What Is the Human Cost of an Open Border?
The open border is not a victimless policy failure, and the damage falls hardest on working families who never asked to become collateral damage in a national experiment. In 2023, the Drug Enforcement Administration reported that fentanyl remained the leading cause of death for Americans between the ages of 18 and 45. Much of that poison enters through ports of entry and remote crossings along the southwest border. Cartels use the chaos of mass migration to distract law enforcement and move their product. Meanwhile, American communities absorb the costs of shelter, schooling, medical care, and law enforcement for millions of people who entered illegally. Wages in construction, hospitality, and agriculture face downward pressure. Hospitals in border counties operate near capacity. Schools hire bilingual aides and struggle with overcrowded classrooms. Crime victims include American citizens and illegal migrants alike, because criminals exploit the same broken system. These are not abstract statistics. They are the lived experience of working families in Texas and beyond. Every small town that receives a busload of migrants without warning understands the cost. Every parent who loses a child to fentanyl understands it better.

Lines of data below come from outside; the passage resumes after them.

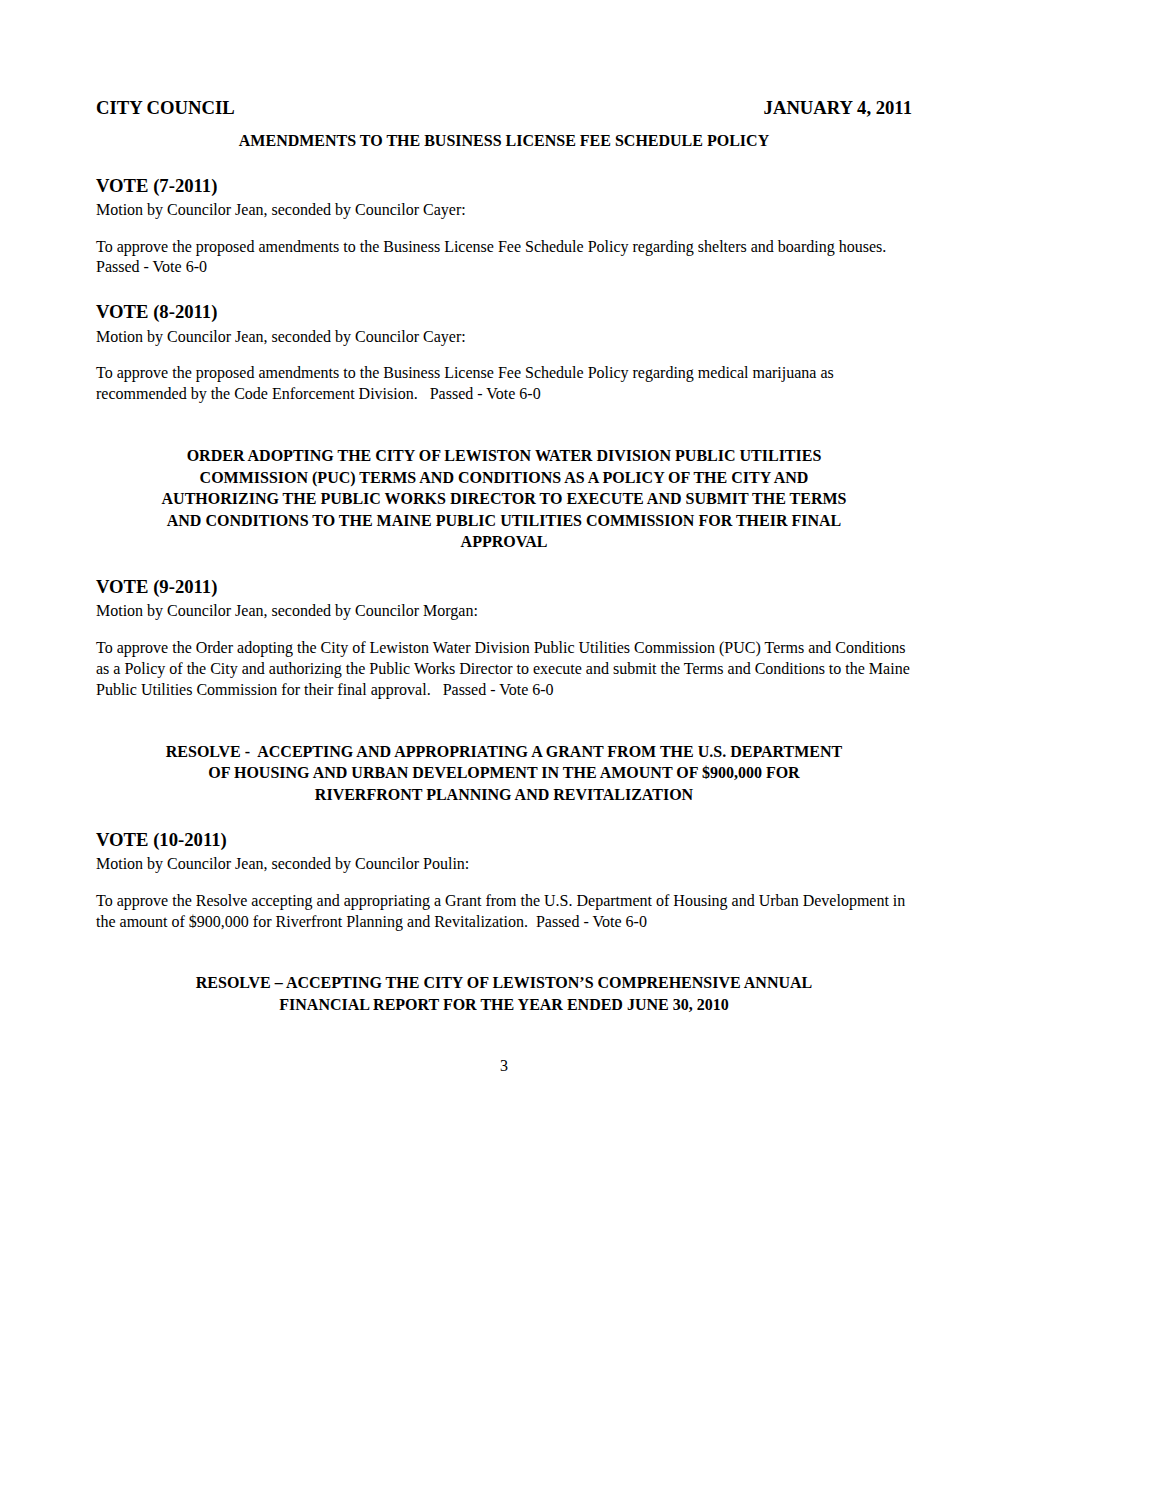CITY COUNCIL JANUARY 4, 2011
AMENDMENTS TO THE BUSINESS LICENSE FEE SCHEDULE POLICY
VOTE (7-2011)
Motion by Councilor Jean, seconded by Councilor Cayer:
To approve the proposed amendments to the Business License Fee Schedule Policy regarding shelters and boarding houses. Passed - Vote 6-0
VOTE (8-2011)
Motion by Councilor Jean, seconded by Councilor Cayer:
To approve the proposed amendments to the Business License Fee Schedule Policy regarding medical marijuana as recommended by the Code Enforcement Division. Passed - Vote 6-0
ORDER ADOPTING THE CITY OF LEWISTON WATER DIVISION PUBLIC UTILITIES COMMISSION (PUC) TERMS AND CONDITIONS AS A POLICY OF THE CITY AND AUTHORIZING THE PUBLIC WORKS DIRECTOR TO EXECUTE AND SUBMIT THE TERMS AND CONDITIONS TO THE MAINE PUBLIC UTILITIES COMMISSION FOR THEIR FINAL APPROVAL
VOTE (9-2011)
Motion by Councilor Jean, seconded by Councilor Morgan:
To approve the Order adopting the City of Lewiston Water Division Public Utilities Commission (PUC) Terms and Conditions as a Policy of the City and authorizing the Public Works Director to execute and submit the Terms and Conditions to the Maine Public Utilities Commission for their final approval. Passed - Vote 6-0
RESOLVE - ACCEPTING AND APPROPRIATING A GRANT FROM THE U.S. DEPARTMENT OF HOUSING AND URBAN DEVELOPMENT IN THE AMOUNT OF $900,000 FOR RIVERFRONT PLANNING AND REVITALIZATION
VOTE (10-2011)
Motion by Councilor Jean, seconded by Councilor Poulin:
To approve the Resolve accepting and appropriating a Grant from the U.S. Department of Housing and Urban Development in the amount of $900,000 for Riverfront Planning and Revitalization. Passed - Vote 6-0
RESOLVE – ACCEPTING THE CITY OF LEWISTON’S COMPREHENSIVE ANNUAL FINANCIAL REPORT FOR THE YEAR ENDED JUNE 30, 2010
3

What Should Washington Learn from Texas?
The lesson of Operation Lone Star is not complicated, because the American people have made their priorities clear at every election since the border crisis began. They want immigration laws enforced, cartels disrupted, and fentanyl kept out of their communities. The Texas model is expensive, but the cost of an open border is measured in lost lives, strained hospitals, overrun schools, and depressed wages. Other border states should follow suit. Arizona and New Mexico have their own tools. California has chosen the opposite path, and its residents are paying the price. The next administration in Washington can end this state-by-state patchwork by restoring the Remain in Mexico policy, completing physical barriers, and removing the magnets that draw illegal migration. It can end catch and release. It can reinstate the asylum cooperative agreements with Central American nations. It can finish the wall. Until then, Texas will keep writing the checks. And it will keep doing the job the federal government will not do.